(Source data)
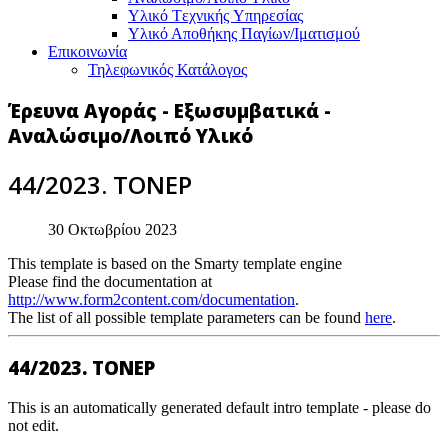
Υλικό Tεχνικής Yπηρεσίας
Υλικό Αποθήκης Παγίων/Ιματισμού
Επικοινωνία
Τηλεφωνικός Κατάλογος
Έρευνα Αγοράς - Εξωσυμβατικά -
Αναλώσιμο/Λοιπό Υλικό
44/2023. ΤΟΝΕΡ
30 Οκτωβρίου 2023
This template is based on the Smarty template engine
Please find the documentation at
http://www.form2content.com/documentation
.
The list of all possible template parameters can be found
here
.
44/2023. ΤΟΝΕΡ
This is an automatically generated default intro template - please do
not edit.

:: WORK TO BE COMPLETED ::
Each entry must be reproduced word for word, and any image among them left out.

:: ANSWER BELOW ::
Υλικό Tεχνικής Yπηρεσίας
Υλικό Αποθήκης Παγίων/Ιματισμού
Επικοινωνία
Τηλεφωνικός Κατάλογος
Έρευνα Αγοράς - Εξωσυμβατικά -
Αναλώσιμο/Λοιπό Υλικό
44/2023. ΤΟΝΕΡ
30 Οκτωβρίου 2023
This template is based on the Smarty template engine
Please find the documentation at
http://www.form2content.com/documentation
.
The list of all possible template parameters can be found
here
.
44/2023. ΤΟΝΕΡ
This is an automatically generated default intro template - please do
not edit.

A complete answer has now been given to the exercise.